🤖 AI Summary
This paper addresses the performance degradation of conventional decision trees in ordinal classification (OC) tasks, stemming from their neglect of label-order relationships. To remedy this, we systematically design and evaluate order-aware splitting criteria. We introduce a unified notation and conduct the first large-scale empirical comparison—across a benchmark comprising 45 publicly available OC datasets—of several ordinal-specific criteria, including Ordinal Gini (OGini), Weighted Information Gain, and Ranking Impurity. Results demonstrate that OGini significantly outperforms nominal Gini and standard information gain, establishing it as the current state-of-the-art ordinal splitting criterion. Our approach integrates seamlessly into standard decision tree frameworks and employs ordinal-sensitive evaluation metrics such as MAE and ORMSE. All code, datasets, and experimental results are fully open-sourced to foster reproducible research in ordinal learning.
📝 Abstract
Ordinal Classification (OC) is a machine learning field that addresses classification tasks where the labels exhibit a natural order.

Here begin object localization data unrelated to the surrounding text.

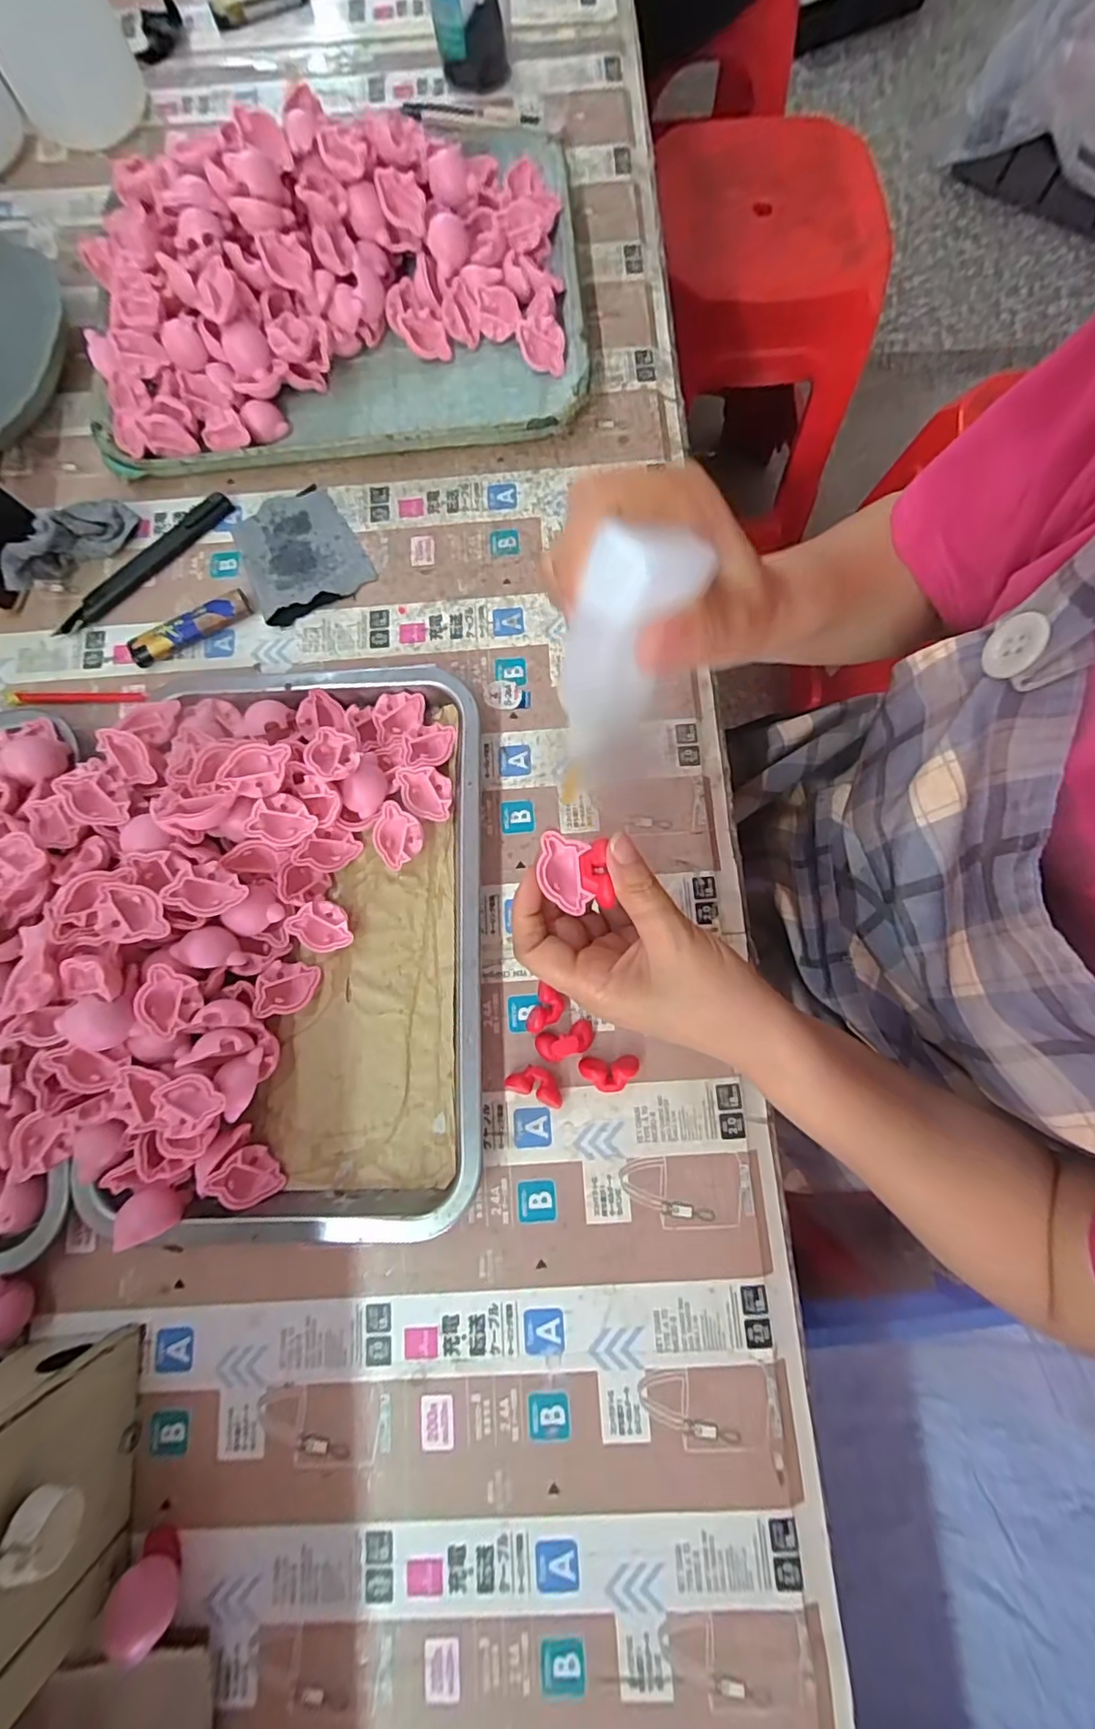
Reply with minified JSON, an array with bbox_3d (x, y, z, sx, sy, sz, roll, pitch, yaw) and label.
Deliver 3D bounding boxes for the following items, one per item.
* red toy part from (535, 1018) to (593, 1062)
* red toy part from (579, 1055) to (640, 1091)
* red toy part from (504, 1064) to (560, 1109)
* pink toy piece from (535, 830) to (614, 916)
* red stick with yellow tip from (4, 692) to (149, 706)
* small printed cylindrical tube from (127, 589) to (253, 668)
[{"bbox_3d":[0.010,0.096,0.319,0.031,0.013,0.016,-19,78,-3],"label":"red toy part"},{"bbox_3d":[0.033,0.112,0.315,0.031,0.014,0.017,-2,78,0],"label":"red toy part"},{"bbox_3d":[-0.006,0.118,0.316,0.031,0.014,0.017,19,79,5],"label":"red toy part"},{"bbox_3d":[0.012,0.003,0.263,0.030,0.009,0.036,-6,78,0],"label":"pink toy piece"},{"bbox_3d":[-0.310,-0.110,0.384,0.095,0.005,0.009,0,78,1],"label":"red stick with yellow tip"},{"bbox_3d":[-0.236,-0.157,0.388,0.081,0.012,0.018,-29,79,-5],"label":"small printed cylindrical tube"}]

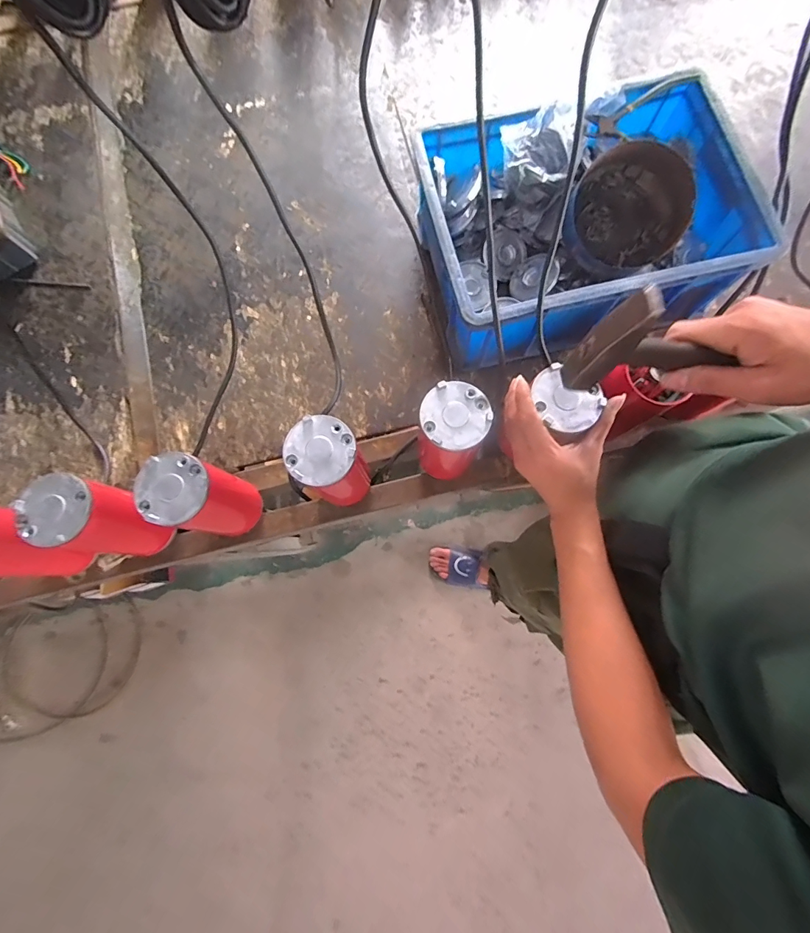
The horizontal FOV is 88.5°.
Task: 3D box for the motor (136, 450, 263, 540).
[{"bbox_3d":[-0.237,0.041,0.507,0.077,0.176,0.075,22,80,5],"label":"motor"}]

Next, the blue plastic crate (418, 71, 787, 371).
[{"bbox_3d":[0.230,-0.328,0.583,0.395,0.159,0.295,-17,79,-2],"label":"blue plastic crate"}]

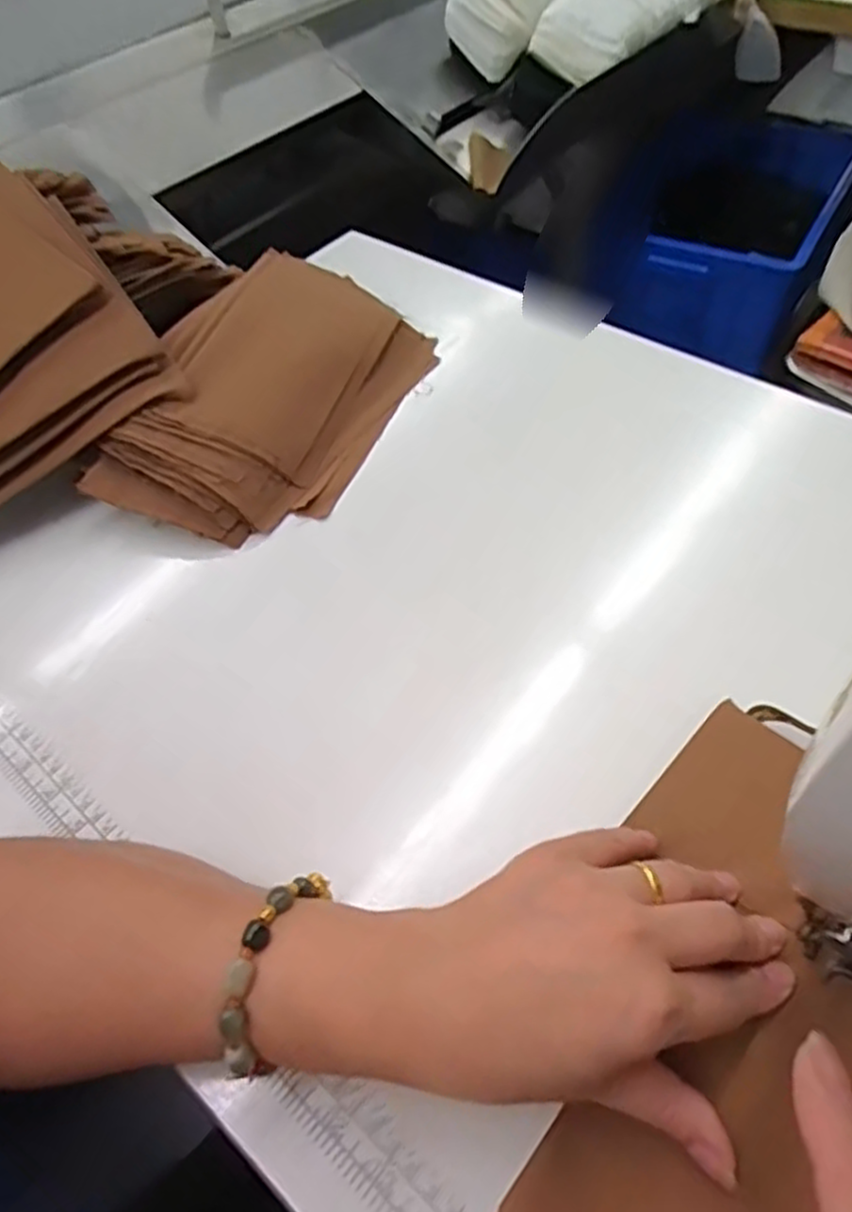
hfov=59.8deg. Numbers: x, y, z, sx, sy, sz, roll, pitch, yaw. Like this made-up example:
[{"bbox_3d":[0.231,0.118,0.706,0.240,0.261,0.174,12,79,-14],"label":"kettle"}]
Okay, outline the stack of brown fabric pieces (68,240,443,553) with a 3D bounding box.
[{"bbox_3d":[-0.106,-0.145,0.509,0.144,0.062,0.232,15,56,16],"label":"stack of brown fabric pieces"}]

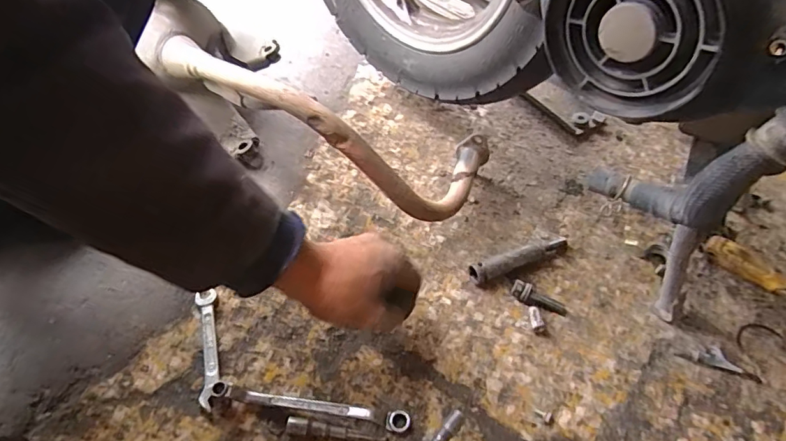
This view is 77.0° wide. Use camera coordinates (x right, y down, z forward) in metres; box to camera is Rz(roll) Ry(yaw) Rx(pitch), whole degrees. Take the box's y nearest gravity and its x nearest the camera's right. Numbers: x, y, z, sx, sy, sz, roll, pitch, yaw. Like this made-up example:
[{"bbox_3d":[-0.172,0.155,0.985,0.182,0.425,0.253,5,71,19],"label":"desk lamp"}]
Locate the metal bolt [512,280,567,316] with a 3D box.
[{"bbox_3d":[0.146,0.078,0.492,0.056,0.014,0.017,20,53,12],"label":"metal bolt"}]

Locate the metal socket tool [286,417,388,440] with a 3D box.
[{"bbox_3d":[-0.046,0.174,0.404,0.082,0.011,0.011,10,52,4],"label":"metal socket tool"}]

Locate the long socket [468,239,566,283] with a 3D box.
[{"bbox_3d":[0.136,0.038,0.516,0.117,0.024,0.018,-18,55,-17],"label":"long socket"}]

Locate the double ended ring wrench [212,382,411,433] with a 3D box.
[{"bbox_3d":[-0.068,0.156,0.415,0.164,0.015,0.017,8,52,2],"label":"double ended ring wrench"}]

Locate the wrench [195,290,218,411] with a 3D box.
[{"bbox_3d":[-0.167,0.114,0.445,0.017,0.005,0.109,-10,53,-11],"label":"wrench"}]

Unlike nominal classification, which treats all classes as equally distinct, OC takes the ordinal relationship into account, producing more accurate and relevant results. This is particularly critical in applications where the magnitude of classification errors has implications. Despite this, OC problems are often tackled using nominal methods, leading to suboptimal solutions. Although decision trees are one of the most popular classification approaches, ordinal tree-based approaches have received less attention when compared to other classifiers. This work conducts an experimental study of tree-based methodologies specifically designed to capture ordinal relationships. A comprehensive survey of ordinal splitting criteria is provided, standardising the notations used in the literature for clarity. Three ordinal splitting criteria, Ordinal Gini (OGini), Weighted Information Gain (WIG), and Ranking Impurity (RI), are compared to the nominal counterparts of the first two (Gini and information gain), by incorporating them into a decision tree classifier. An extensive repository considering 45 publicly available OC datasets is presented, supporting the first experimental comparison of ordinal and nominal splitting criteria using well-known OC evaluation metrics. Statistical analysis of the results highlights OGini as the most effective ordinal splitting criterion to date. Source code, datasets, and results are made available to the research community.